Activity: For the entries that follow, produce an exact copy with no pictures in it.

Pictures with circuit source files:
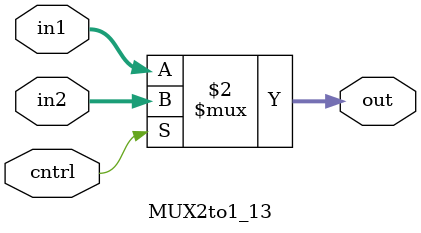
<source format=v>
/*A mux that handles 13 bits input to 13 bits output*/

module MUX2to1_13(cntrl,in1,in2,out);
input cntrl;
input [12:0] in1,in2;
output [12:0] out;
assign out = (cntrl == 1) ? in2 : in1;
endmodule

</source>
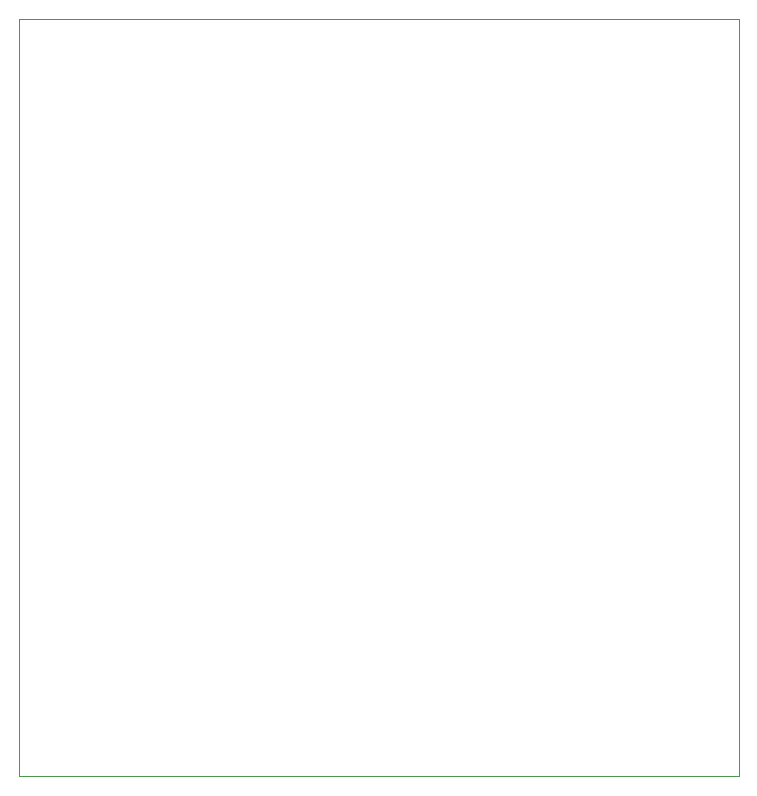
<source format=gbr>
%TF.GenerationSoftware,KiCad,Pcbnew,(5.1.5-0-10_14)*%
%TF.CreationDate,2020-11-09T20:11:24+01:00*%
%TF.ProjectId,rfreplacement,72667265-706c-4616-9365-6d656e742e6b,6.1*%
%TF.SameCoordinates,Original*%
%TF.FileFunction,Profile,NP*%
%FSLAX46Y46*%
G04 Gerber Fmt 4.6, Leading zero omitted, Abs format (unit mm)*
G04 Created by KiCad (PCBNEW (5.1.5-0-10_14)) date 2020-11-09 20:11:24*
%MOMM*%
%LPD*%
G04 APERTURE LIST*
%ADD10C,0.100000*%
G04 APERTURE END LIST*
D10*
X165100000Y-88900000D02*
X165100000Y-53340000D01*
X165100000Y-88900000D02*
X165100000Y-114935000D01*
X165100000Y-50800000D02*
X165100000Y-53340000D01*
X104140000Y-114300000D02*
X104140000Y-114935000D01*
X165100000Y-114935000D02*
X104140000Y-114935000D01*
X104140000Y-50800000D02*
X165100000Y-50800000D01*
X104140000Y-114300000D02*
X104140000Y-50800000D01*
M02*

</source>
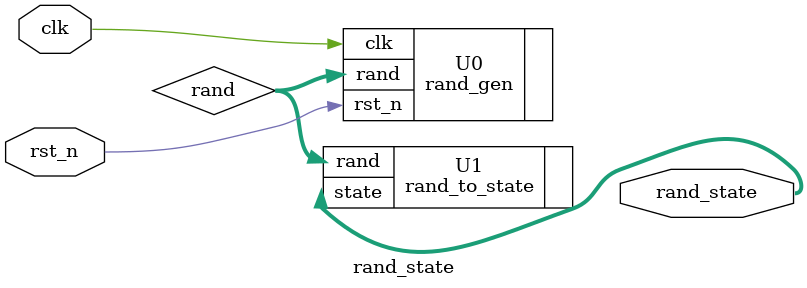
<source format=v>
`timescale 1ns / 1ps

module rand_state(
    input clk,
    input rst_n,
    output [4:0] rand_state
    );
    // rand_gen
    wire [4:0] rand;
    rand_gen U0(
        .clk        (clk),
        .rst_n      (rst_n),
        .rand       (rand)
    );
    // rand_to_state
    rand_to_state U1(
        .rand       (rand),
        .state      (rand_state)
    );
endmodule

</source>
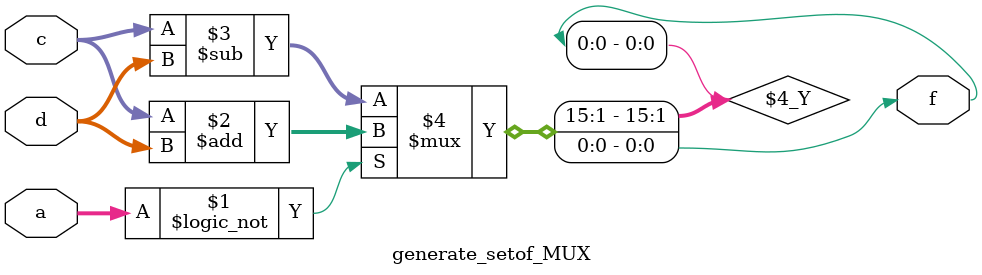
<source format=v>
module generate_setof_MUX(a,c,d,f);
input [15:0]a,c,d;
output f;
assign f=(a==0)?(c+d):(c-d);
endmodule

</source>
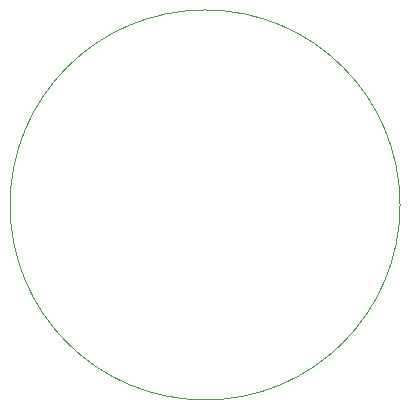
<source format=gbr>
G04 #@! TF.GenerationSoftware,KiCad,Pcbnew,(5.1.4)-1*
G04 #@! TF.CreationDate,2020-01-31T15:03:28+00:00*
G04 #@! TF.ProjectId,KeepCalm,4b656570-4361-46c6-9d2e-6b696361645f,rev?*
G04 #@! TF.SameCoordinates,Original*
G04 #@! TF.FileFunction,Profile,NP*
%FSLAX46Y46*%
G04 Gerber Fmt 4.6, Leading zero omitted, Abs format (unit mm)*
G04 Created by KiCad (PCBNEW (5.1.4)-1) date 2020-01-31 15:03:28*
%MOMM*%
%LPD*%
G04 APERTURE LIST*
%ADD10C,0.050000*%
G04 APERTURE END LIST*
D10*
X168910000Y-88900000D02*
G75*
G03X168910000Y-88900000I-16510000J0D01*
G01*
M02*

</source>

Written solution:
<source format=v>
/*A mux that handles 13 bits input to 13 bits output*/

module MUX2to1_13(cntrl,in1,in2,out);
input cntrl;
input [12:0] in1,in2;
output [12:0] out;
assign out = (cntrl == 1) ? in2 : in1;
endmodule

</source>
<source format=gbr>
%TF.GenerationSoftware,KiCad,Pcbnew,(5.1.5-0-10_14)*%
%TF.CreationDate,2020-11-09T20:11:24+01:00*%
%TF.ProjectId,rfreplacement,72667265-706c-4616-9365-6d656e742e6b,6.1*%
%TF.SameCoordinates,Original*%
%TF.FileFunction,Profile,NP*%
%FSLAX46Y46*%
G04 Gerber Fmt 4.6, Leading zero omitted, Abs format (unit mm)*
G04 Created by KiCad (PCBNEW (5.1.5-0-10_14)) date 2020-11-09 20:11:24*
%MOMM*%
%LPD*%
G04 APERTURE LIST*
%ADD10C,0.100000*%
G04 APERTURE END LIST*
D10*
X165100000Y-88900000D02*
X165100000Y-53340000D01*
X165100000Y-88900000D02*
X165100000Y-114935000D01*
X165100000Y-50800000D02*
X165100000Y-53340000D01*
X104140000Y-114300000D02*
X104140000Y-114935000D01*
X165100000Y-114935000D02*
X104140000Y-114935000D01*
X104140000Y-50800000D02*
X165100000Y-50800000D01*
X104140000Y-114300000D02*
X104140000Y-50800000D01*
M02*

</source>
<source format=v>
`timescale 1ns / 1ps

module rand_state(
    input clk,
    input rst_n,
    output [4:0] rand_state
    );
    // rand_gen
    wire [4:0] rand;
    rand_gen U0(
        .clk        (clk),
        .rst_n      (rst_n),
        .rand       (rand)
    );
    // rand_to_state
    rand_to_state U1(
        .rand       (rand),
        .state      (rand_state)
    );
endmodule

</source>
<source format=v>
module generate_setof_MUX(a,c,d,f);
input [15:0]a,c,d;
output f;
assign f=(a==0)?(c+d):(c-d);
endmodule

</source>
<source format=gbr>
G04 #@! TF.GenerationSoftware,KiCad,Pcbnew,(5.1.4)-1*
G04 #@! TF.CreationDate,2020-01-31T15:03:28+00:00*
G04 #@! TF.ProjectId,KeepCalm,4b656570-4361-46c6-9d2e-6b696361645f,rev?*
G04 #@! TF.SameCoordinates,Original*
G04 #@! TF.FileFunction,Profile,NP*
%FSLAX46Y46*%
G04 Gerber Fmt 4.6, Leading zero omitted, Abs format (unit mm)*
G04 Created by KiCad (PCBNEW (5.1.4)-1) date 2020-01-31 15:03:28*
%MOMM*%
%LPD*%
G04 APERTURE LIST*
%ADD10C,0.050000*%
G04 APERTURE END LIST*
D10*
X168910000Y-88900000D02*
G75*
G03X168910000Y-88900000I-16510000J0D01*
G01*
M02*

</source>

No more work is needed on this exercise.